Q3, Sample Band 6 response (6 marks)
The claim is partly correct but largely flawed. [1, overall evaluative judgement]
What is defensible: It is correct that autotrophs and heterotrophs differ fundamentally in how they acquire organic molecules. Autotrophs produce their own from inorganic sources (CO2, H2O) using light or chemical energy; heterotrophs consume pre-made organic molecules from other organisms. Their energy sources, nutrient sources, and daytime gas requirements differ significantly. [1, correctly identifies the defensible element]
What is wrong, autotrophs “never need to consume anything”: Autotrophs do consume inorganic materials, CO2, water, and mineral ions absorbed from soil. The claim that they “never need to consume anything” is false. They also consume O2 for cellular respiration. [1, refutes “never consume anything”]
What is wrong, heterotrophs “produce nothing of biological value”: Heterotrophs produce O2 is incorrect, heterotrophs do not produce O2. However, the claim that they produce “nothing of biological value” is wrong in two ways: cellular respiration in heterotrophs produces ATP (usable energy), CO2 (recycled by autotrophs), and water. Heterotrophs also produce biological molecules (proteins, lipids) and contribute to nutrient cycling. [1, refutes “produce nothing of value” with specific products]
What is fundamentally wrong, “nothing in common”: Both autotrophs and heterotrophs perform cellular respiration, using the identical equation: C6H12O6 + 6O2 → 6CO2 + 6H2O + ATP. Both require O2 and glucose as inputs; both release CO2, H2O, and ATP. Both organisms are composed of cells with mitochondria in which this process occurs. Cellular respiration is the universal process shared by all living organisms, a reflection of their common evolutionary origin. [1, refutes “nothing in common” with cellular respiration as a shared process]

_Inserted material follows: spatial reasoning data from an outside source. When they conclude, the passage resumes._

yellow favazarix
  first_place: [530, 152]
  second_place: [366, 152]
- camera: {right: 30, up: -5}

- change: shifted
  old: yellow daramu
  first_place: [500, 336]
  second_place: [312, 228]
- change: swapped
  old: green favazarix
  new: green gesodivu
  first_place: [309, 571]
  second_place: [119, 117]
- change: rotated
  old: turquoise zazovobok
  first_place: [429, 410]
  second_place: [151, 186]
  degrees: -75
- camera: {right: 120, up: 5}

Defensible reformulation: “Autotrophs and heterotrophs differ fundamentally in how they acquire organic molecules: autotrophs produce their own from inorganic sources using light or chemical energy, while heterotrophs consume pre-made organic molecules from other organisms. However, both groups share the universal process of cellular respiration, in which glucose is broken down using O2 to produce ATP, the only usable energy currency for all cellular processes. The classification reflects a difference in how glucose is obtained, not in how it is used.” [1, biologically defensible reformulation capturing both difference and shared biochemistry]
Marking criteria.
- 1 markStates an overall evaluative judgement (e.g. “the claim is partly correct but largely flawed”).

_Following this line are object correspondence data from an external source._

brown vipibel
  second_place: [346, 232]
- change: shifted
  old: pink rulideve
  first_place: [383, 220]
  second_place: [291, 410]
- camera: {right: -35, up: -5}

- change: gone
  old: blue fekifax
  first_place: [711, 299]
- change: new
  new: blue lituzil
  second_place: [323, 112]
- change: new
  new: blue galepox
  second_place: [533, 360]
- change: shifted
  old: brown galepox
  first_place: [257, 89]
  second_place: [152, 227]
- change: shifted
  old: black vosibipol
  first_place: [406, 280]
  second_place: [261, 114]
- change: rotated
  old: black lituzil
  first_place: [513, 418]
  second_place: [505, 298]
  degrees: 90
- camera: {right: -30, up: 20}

- 1 markCorrectly identifies the defensible element (autotrophs and heterotrophs differ in organic-molecule acquisition).
- 1 markRefutes “never consume anything”, autotrophs consume CO2, H2O, O2, and mineral ions.

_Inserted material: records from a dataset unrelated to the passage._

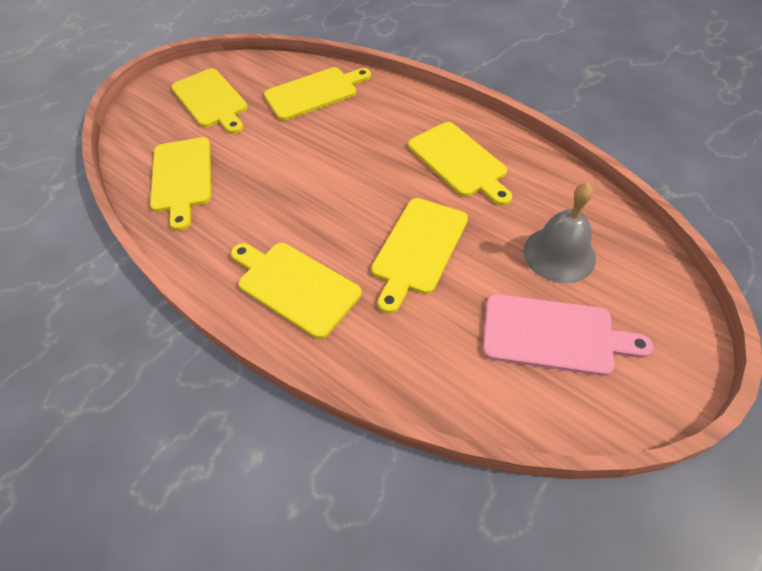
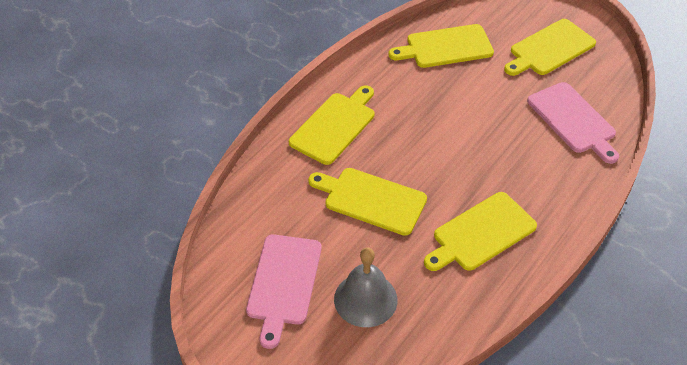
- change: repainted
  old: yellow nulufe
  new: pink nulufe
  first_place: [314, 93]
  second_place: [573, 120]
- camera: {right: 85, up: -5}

- 1 markRefutes “produce nothing of biological value”, heterotrophs produce ATP, CO2, H2O, and biosynthesised molecules.
- 1 markRefutes “nothing in common”, both groups share cellular respiration (same equation, same organelle, same products) and this is a universal characteristic of all living organisms.
- 1 markReformulates the claim into a biologically accurate statement that captures both the genuine difference (acquisition of organic molecules) and the genuine similarity (shared cellular respiration).